10 de julho de 2026
Cultura

Vida de Renato Russo: 'Somos tão jovens' estreia

João Pedro Feza com Mariana Cerigatto
| Tempo de leitura: 3 min

Divulgação

Thiago Mendonça treinou por meses para cantar, dispensando playback

Muito, mas muito dificilmente um fã de Legião Urbana sairá do cinema reclamando que foi tempo perdido. “Somos Tão Jovens”, o filme, vem recebendo alguns elogios antes mesmo de sua estreia, hoje.

Isso porque o longa de Antonio Carlos da Fontoura parece ter acertado em cheio na escolha do protagonista aí na foto ao lado - ator Thiago Mendonça, 32, curiosamente o mesmo que viveu o sertanejo Luciano em “Dois Filhos de Francisco” (2005).

Thiago “pegou” o jeito de ser de Renato Russo – o líder da Legião, morto em 1996, aos 36 anos, em decorrência de complicações causadas pela Aids. E Thiago canta de verdade, dispensando playback.

Para não fazer feio, treinou por meses em estúdio com Carlos Trilha – o mesmo que produziu álbuns da carreira solo de Renato. 

O site do filme (www.somostaojovens.com.br) também fez sua parte e caprichou na interação com os internautas. E, de novo em sintonia fina com os fãs, deixa claro que a produção trata Renato como um “mito” – e isso, por si só, já revela muita coisa.

Turbilhão

O roteiro de Marcos Bernstein (coautor do roteiro do sucesso ‘Central do Brasil’) – e diretor de “Meu Pé de Laranja Lima” - leva em conta, é claro, a cena roqueira de Brasília para uma trama passada entre o fim da década de 1970 e os anos 80. Saudosistas vão adorar.

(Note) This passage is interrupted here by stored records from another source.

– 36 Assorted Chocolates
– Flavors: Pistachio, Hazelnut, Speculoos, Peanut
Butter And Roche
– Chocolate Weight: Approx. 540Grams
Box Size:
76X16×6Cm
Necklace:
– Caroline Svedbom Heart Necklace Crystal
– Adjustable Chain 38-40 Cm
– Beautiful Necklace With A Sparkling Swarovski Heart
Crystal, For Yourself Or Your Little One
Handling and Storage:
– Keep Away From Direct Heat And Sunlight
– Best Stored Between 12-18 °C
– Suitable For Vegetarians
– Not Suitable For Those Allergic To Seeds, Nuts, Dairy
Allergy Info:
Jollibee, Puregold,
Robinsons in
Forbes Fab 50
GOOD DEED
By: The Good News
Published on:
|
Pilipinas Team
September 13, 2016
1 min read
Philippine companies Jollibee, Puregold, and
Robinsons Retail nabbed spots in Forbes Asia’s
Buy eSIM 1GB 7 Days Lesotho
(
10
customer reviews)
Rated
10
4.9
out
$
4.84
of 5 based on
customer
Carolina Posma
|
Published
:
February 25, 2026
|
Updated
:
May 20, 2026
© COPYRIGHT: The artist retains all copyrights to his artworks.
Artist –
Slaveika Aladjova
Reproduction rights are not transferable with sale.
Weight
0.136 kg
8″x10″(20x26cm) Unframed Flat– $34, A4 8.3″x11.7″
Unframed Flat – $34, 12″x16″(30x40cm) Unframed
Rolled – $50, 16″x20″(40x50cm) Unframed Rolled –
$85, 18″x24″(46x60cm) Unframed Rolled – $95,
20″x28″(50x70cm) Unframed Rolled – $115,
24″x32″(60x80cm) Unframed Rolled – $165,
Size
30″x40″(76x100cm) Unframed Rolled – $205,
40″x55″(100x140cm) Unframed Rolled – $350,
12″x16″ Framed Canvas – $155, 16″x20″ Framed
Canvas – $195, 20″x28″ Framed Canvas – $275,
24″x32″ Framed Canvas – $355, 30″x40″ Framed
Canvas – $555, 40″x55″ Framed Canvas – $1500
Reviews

Iniciados vão conhecer – e com algum realismo.

Performance que também promete agradar é a de Laila Zaid como Ana – meio amiga, meio amor de Renato.

Sexualidade? Homossexualidade? São abordadas com foco em um Renato juvenil, angustiado, confuso, talentoso, autêntico e polêmico desde sempre. Um turbilhão emocional antes do estrelato – como no filme “O garoto de Liverpool” (2009), que retrata a infância e a adolescência de John Lennon. Mas isso já é outra história.


‘Do rock nacional, todos tiveram influências dele’

1993: um ano antes do lançamento do disco “O Descobrimento do Brasil”, de Legião Urbana; e três anos antes da morte de Renato Russo. Em Bauru, nesta época, um grupo de jovens músicos, tendo como referências Renato Russo e outros ídolos do rock nacional, formavam uma banda cover...  de Legião.

Carlos André Rodrigues, o Turco, era garoto e começava sua carreira. Hoje, com 38 anos, relembra a importância que Legião e Renato tiveram em sua trajetória. “Todos que cantavam rock nacional tinham influências de Renato, Raul Seixas e Cazuza”, resume.

Ele observa que Legião quase não fazia shows. “Em contrapartida,  era uma banda que a gente ouvia muito na rádio. Quando saía um disco, podia esperar que iria tocar direto umas cinco músicas”.

E acrescenta: “Todos comentavam: ‘Ah, eu queria cantar ou escrever como o Renato’. Eu acho que o Renato conseguia unir todas as coisas, e tinha uma atitude rock’n’roll. Apesar da melodia do Legião, é uma banda de rock”, aponta.

E hoje, como é?

“Hoje as músicas continuam aí. O que eu acho curioso é que as músicas não têm aquele refrão marcante, mas as pessoas sabem cantá-las com letras enormes e inteiras”, diz Turco - que, em 2000, fez show de tributo a Renato Russo para 3 mil pessoas no Sesc Bauru.

Sobre o filme? “Espero que não abusem daquela imagem batida, que enfatiza o uso de drogas, o homossexualismo etc.”, pontua Turco.